Functional characterization of the ADDomer particles decorated with SARS-CoV-2 RBD (A) Surface plasmon resonance sensorgrams obtained by injection of different amounts of ADD-RBD to the immobilized ectodomain of the human ACE2 receptor fused to IgG Fc constant domain and kinetic analysis. (B) Immunofluorescence microscopy images of HeLa-ACE2 cell at 4°C with double staining with Hoechst (blue) and anti-ADDomer Ab and an Alexa 488-conjugated secondary Ab (green) in presence of non-decorated ADD-ST (left) or ADD-RBD (right) particles. (C) Competition of pseudotyped SARS-CoV-2 virus encoding luciferase with either ADD-ST (blue), RBD-SC (red) and ADD-RBD (gold) at different dilutions.

Figure 5

Immunization studies on mice inoculated with the same amount of RBD under different conditions (A) Different groups were constituted to address the respective role of RBD-SC alone (group 1), RBD-SC in presence of naked-ADDomer (group 2), and RBD-SC displayed by ADDomer (ADD-RBD) either in adenovirus naive or adenovirus pre-immunized mice (group 3 and 4 respectively). (B) Immunization schedule and blood sampling for all groups. (C) IC50 of anti RBD response 13 days after the first immunization (n = 10). Lines are mean values and Kruskal-Wallis tests, were performed followed by a Dunn's multiple comparison tests.

Figure 6

Anti-RBD Ab in all groups of mice 2 and 4 weeks after the booster immunization (A) IC50 of anti-RBD for each individual mice from all groups, 2 weeks after the booster injection. (B) Same data, 4 weeks after the booster injection. Lines are mean values. Kruskall-Wallis tests, were performed followed by a Dunn’s multiple comparison tests. (C) Means of the anti-RBD response from all mice according to their groups and the time after the first immunization performed at day 0.

Figure 7

Neutralization study of mice sera on SARS-CoV-2 pseudo-typed virus and comparison with COVID-19 convalescent patients (A) Curves showing the percentage of neutralization of individual sera of mice from all groups on viral infection by SARS-CoV-2 pseudo-typed virus.

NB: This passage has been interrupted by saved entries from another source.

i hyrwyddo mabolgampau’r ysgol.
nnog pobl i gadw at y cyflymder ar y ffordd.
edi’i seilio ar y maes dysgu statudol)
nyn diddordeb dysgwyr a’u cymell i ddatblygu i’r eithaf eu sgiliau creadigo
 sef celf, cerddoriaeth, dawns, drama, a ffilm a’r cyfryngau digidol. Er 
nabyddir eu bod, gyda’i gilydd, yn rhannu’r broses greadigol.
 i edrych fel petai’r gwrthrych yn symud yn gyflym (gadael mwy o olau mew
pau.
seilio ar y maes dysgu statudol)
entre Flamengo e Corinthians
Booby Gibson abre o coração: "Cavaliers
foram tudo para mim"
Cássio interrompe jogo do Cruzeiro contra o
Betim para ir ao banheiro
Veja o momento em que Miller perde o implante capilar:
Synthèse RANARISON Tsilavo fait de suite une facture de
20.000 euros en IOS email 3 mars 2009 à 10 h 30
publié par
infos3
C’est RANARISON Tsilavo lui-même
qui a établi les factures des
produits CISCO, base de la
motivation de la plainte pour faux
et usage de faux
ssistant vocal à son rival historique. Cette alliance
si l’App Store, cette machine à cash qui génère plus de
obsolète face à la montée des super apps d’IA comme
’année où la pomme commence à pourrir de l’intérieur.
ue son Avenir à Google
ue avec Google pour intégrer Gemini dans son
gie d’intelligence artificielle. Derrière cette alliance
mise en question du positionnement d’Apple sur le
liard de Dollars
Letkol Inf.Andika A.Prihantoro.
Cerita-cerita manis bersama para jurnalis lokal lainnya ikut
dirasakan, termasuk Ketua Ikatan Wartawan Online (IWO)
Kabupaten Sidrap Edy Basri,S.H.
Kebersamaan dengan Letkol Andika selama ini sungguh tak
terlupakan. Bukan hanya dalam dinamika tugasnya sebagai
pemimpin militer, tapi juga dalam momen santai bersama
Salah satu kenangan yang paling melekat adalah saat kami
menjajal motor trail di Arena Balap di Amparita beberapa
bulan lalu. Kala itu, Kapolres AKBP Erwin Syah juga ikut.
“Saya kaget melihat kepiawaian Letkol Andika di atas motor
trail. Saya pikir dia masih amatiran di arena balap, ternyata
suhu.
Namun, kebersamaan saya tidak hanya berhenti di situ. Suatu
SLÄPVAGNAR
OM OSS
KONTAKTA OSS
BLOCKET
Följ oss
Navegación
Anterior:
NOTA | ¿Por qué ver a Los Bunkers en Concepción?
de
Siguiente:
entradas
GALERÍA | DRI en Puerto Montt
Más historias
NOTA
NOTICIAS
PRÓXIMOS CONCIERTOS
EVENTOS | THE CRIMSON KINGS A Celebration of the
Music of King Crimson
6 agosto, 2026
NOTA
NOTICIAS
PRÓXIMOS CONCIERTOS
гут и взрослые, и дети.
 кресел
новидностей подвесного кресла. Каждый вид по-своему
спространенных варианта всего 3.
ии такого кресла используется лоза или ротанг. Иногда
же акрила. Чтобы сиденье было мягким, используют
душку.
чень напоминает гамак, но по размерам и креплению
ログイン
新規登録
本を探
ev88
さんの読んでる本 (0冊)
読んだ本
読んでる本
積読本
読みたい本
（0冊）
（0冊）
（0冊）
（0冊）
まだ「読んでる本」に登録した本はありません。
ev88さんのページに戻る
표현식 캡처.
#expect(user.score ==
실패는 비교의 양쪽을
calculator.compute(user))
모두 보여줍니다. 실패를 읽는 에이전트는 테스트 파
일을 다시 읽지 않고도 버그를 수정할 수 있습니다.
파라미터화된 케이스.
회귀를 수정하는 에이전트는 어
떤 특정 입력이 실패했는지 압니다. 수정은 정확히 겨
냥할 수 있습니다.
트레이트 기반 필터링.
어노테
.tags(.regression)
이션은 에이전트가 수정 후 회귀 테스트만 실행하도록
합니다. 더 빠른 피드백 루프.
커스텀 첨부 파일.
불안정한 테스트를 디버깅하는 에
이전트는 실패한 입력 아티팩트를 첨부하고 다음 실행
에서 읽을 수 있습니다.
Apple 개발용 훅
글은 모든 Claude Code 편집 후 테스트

This pseudo-typed virus encodes luciferase as a reporter of cell infection and was preincubated with three-time serial dilutions of sera. Luciferase expression was compared to the one of non-neutralized virus. (B) Comparison of the neutralization titer at 50% of the maximal effect (ND50) from all individual mice with the mean represented by a line. Statistical analysis using Kruskall-Wallis tests followed by a Dunn’s multiple comparison tests demonstrates the superiority of neutralization of sera from mice immunized with RBD-decorated ADDomer particles versus both non-decorated particles and COVID-19 convalescent patients.